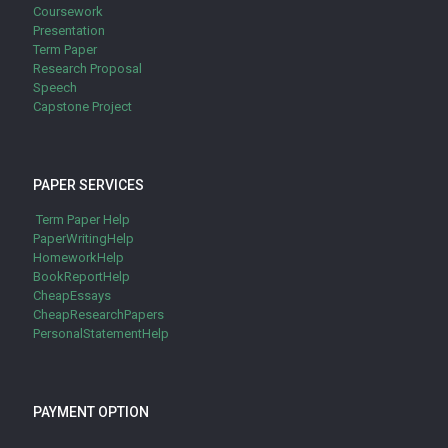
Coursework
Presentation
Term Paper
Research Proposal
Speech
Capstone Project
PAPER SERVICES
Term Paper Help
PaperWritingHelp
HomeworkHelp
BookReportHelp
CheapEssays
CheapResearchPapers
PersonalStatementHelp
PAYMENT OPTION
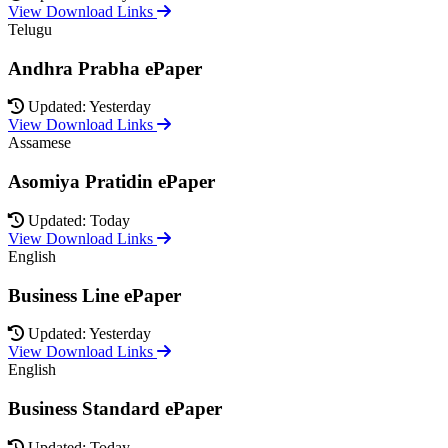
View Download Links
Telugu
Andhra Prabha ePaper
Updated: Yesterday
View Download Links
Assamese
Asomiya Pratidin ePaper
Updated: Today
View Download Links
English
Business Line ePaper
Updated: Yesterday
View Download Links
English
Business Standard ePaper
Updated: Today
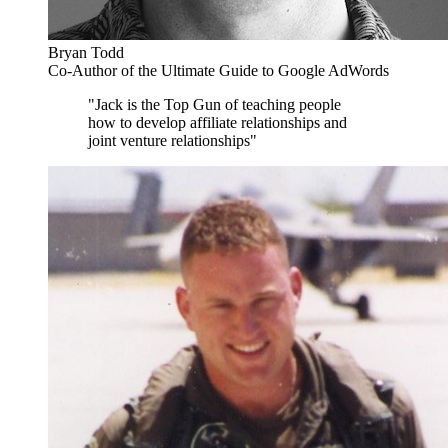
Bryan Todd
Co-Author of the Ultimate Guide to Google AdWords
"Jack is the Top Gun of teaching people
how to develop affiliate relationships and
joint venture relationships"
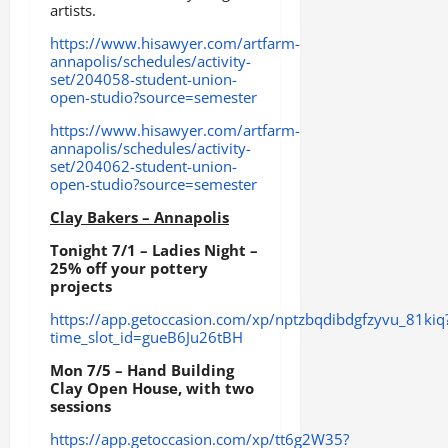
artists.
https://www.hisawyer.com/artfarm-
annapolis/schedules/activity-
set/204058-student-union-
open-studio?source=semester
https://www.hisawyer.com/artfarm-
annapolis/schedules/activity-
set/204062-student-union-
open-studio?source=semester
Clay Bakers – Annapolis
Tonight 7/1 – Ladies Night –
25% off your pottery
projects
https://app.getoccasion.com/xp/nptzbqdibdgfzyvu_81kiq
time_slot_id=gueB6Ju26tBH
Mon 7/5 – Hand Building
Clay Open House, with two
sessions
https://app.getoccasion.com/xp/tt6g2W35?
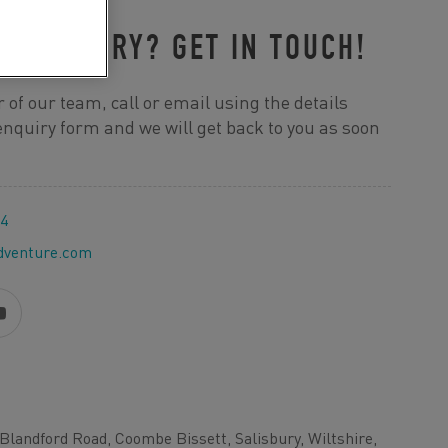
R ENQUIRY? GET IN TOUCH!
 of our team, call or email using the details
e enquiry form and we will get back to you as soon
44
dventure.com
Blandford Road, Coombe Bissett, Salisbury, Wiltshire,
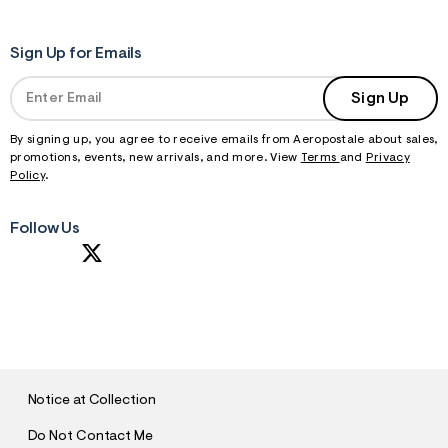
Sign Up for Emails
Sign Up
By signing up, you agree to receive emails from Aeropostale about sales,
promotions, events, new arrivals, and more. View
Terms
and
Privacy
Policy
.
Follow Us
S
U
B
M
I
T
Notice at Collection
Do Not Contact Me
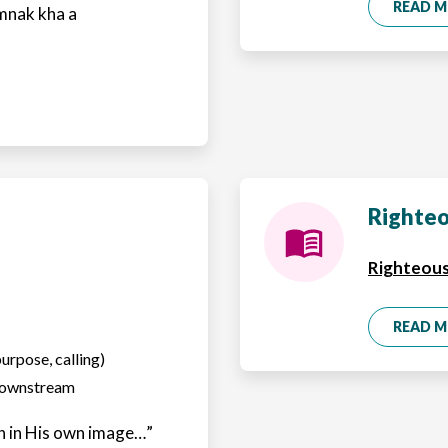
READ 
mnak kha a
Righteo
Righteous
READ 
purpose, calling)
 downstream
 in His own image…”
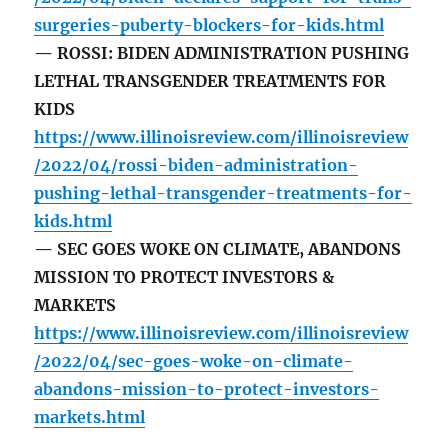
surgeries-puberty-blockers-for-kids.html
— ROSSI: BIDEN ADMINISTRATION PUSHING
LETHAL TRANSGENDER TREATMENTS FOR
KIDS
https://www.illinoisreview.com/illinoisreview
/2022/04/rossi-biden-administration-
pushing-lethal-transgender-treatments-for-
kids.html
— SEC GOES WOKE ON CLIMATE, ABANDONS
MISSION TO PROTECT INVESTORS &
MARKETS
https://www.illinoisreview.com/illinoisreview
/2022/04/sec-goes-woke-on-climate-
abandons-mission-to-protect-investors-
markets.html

* WORK ORDER *
Repeat the data in full, exactly as it stands, but drop every picture.

* SOLVED EXERCISE *
Coursework
Presentation
Term Paper
Research Proposal
Speech
Capstone Project
PAPER SERVICES
Term Paper Help
PaperWritingHelp
HomeworkHelp
BookReportHelp
CheapEssays
CheapResearchPapers
PersonalStatementHelp
PAYMENT OPTION
View Download Links
Telugu
Andhra Prabha ePaper
Updated: Yesterday
View Download Links
Assamese
Asomiya Pratidin ePaper
Updated: Today
View Download Links
English
Business Line ePaper
Updated: Yesterday
View Download Links
English
Business Standard ePaper
Updated: Today
Bryan Todd
Co-Author of the Ultimate Guide to Google AdWords
"Jack is the Top Gun of teaching people
how to develop affiliate relationships and
joint venture relationships"
artists.
https://www.hisawyer.com/artfarm-
annapolis/schedules/activity-
set/204058-student-union-
open-studio?source=semester
https://www.hisawyer.com/artfarm-
annapolis/schedules/activity-
set/204062-student-union-
open-studio?source=semester
Clay Bakers – Annapolis
Tonight 7/1 – Ladies Night –
25% off your pottery
projects
https://app.getoccasion.com/xp/nptzbqdibdgfzyvu_81kiq
time_slot_id=gueB6Ju26tBH
Mon 7/5 – Hand Building
Clay Open House, with two
sessions
https://app.getoccasion.com/xp/tt6g2W35?
R ENQUIRY? GET IN TOUCH!
 of our team, call or email using the details
e enquiry form and we will get back to you as soon
44
dventure.com
Blandford Road, Coombe Bissett, Salisbury, Wiltshire,
Sign Up for Emails
Sign Up
By signing up, you agree to receive emails from Aeropostale about sales,
promotions, events, new arrivals, and more. View
Terms
and
Privacy
Policy
.
Follow Us
S
U
B
M
I
T
Notice at Collection
Do Not Contact Me
READ 
mnak kha a
Righteo
Righteous
READ 
purpose, calling)
 downstream
 in His own image…”
surgeries-puberty-blockers-for-kids.html
— ROSSI: BIDEN ADMINISTRATION PUSHING
LETHAL TRANSGENDER TREATMENTS FOR
KIDS
https://www.illinoisreview.com/illinoisreview
/2022/04/rossi-biden-administration-
pushing-lethal-transgender-treatments-for-
kids.html
— SEC GOES WOKE ON CLIMATE, ABANDONS
MISSION TO PROTECT INVESTORS &
MARKETS
https://www.illinoisreview.com/illinoisreview
/2022/04/sec-goes-woke-on-climate-
abandons-mission-to-protect-investors-
markets.html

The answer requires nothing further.